Hemşire durup bana bakarken, "Talimatınızı ilettim hocam. Filiz hocam merak etmesin hemen gönderiyorum dedi. Muhtemelen birazdan getirirler." diye cevap verdi.
Kafamı salladığımda odadan çıkarak beni Mirlan ile yalnız bıraktı. Gözlerimi yüzünde gezdirdim. Uyurken o kadar huzurlu ve masum görünüyordu ki, her zaman böyle olmasını isterdim. Hiç acı çekmeyelim, hep mutlu olalım. Belki birlikte olamayız, fakat onun bir yerlerde sağlıklı ve mutlu olduğunu bilmeme ihtiyacım var.

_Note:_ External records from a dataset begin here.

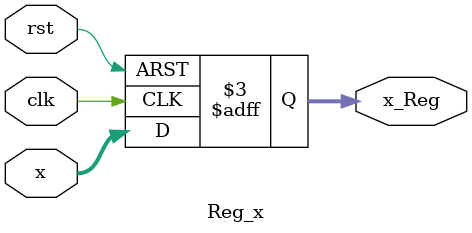
<source format=v>
module Reg_x(x_Reg,clk,rst,x);
output reg [4:0] x_Reg;
input clk,rst;
input [4:0] x;

always @ (posedge clk or negedge rst)
	begin
		if (!rst ) 
			x_Reg<=0; 
		else  
			x_Reg<=x; 
	end
endmodule

</source>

Şimdiyse sedyede yatıyordu. Siyah, kısa saçları yüzüne dökülerek alnını kapatıyordu. Hâlâ uyurken dudakları hafif aralı duruyordu. Eskiden gece ağzına böcek girecek tarzında çok fazla şaka yapardım.
Elimi uzatıp, saçlarını geriye itmek için hareketlendim. Fakat elim yüzüne temas etmeden havada asılı kaldı. Uzanmak istiyorum, sonunda dokunabileceğim kadar yakında. Fakat elim daha fazla ileri gitmiyordu. Sanki beynim, eğer gerçekten ona temas edersem her şeyin dağılacağını biliyor.
Zaten dağılmış değil mi? Toplu olan ne kaldı? Kalbim de, aklım da o kadar süredir dağınık ki, toplu olduğu halini unuttum. Beni de kendisiyle alıp götürdüğünde geride kalanları toplayacak kimse kalmamıştı.
Elimi geri çekerken buruk bir şekilde gülümsedim. Bakışlarım nazikçe onun yüzünde gezinirken, "Birini bu kadar sevmek.. her şeye rağmen. Bu kesinlikle yasaklanmalı bir şey Mirlan. Haklıydın." diye mırıldandım.
Kapının dışarısında adım sesleri duyulduğunda kendimi toparlayarak doğruldum. Kapıya doğru gittiğimde Oğuz hoca ve asistan çocuğun geldiğini gördüm. Oğuz önümde dururken, "Ne oldu Sevgi hocam?" diye sordu.
Kaşlarımı çatıp ikisine de bakarken, "Neden geç geldiniz?" diye sordum.
Asistan çocuk, "Oğuz hocanın hastası vardı. O yüzden beklemek zorunda kaldık." diye cevap verdi.
Ona gözlerimi devirirken, "Mirlan bayıldı, içeride sedyede yatıyor." dedim Oğuz'a.
Oğuz bu soruyla hızla çocuğa baktı. Onun yanından geçmeden önce, "Neden bayılan kişinin Mirlan olduğunu söylemedin." diye kızdı.
Çocuk şaşkınca onun arkasından bakarken, "Ben bilmiyordum ki Mirlan olduğunu." diye fısıldadı.
Çocuğun koluna hafifçe dokunarak, "Sorun yok, gidip işine dönebilirsin, teşekkür ederim." dediğimde gülümsedi.
Kafasını sallayıp uzaklaştığında içeri girdim. Oğuz Mirlan'ın karşısında durmuş, ona bakıyordu. Benim içeri girdiğimi gördüğünde, "Neden bayıldı?" diye sordu.
Derin bir nefes alırken, "Bilmiyorum henüz. Test yaptırdım. Sonuçlarının gelmesini bekliyorum. Belki de siz artık bildiğiniz şeyleri bizimle paylaşmak istersiniz." dedim açıklayarak. Fakat son da ses tonumda bir iğneleme vardı.
Oğuz içini çekerek, "Sana söylememem konusunda söz verdirtti." dediğinde kalbimin endişeyle attığını hissettim.
İçindeki şüphenin gerçek olma duygusu vücudumu sardığında iğrenç bir mide bulantısı da onunla birlikte geldi. Kafamı çevirip gözlerimi kapattım. Bu andan sonra iyi bir haber gelmeyeceğini kabullenip, öyle sormaya devam etmem gerekiyordu.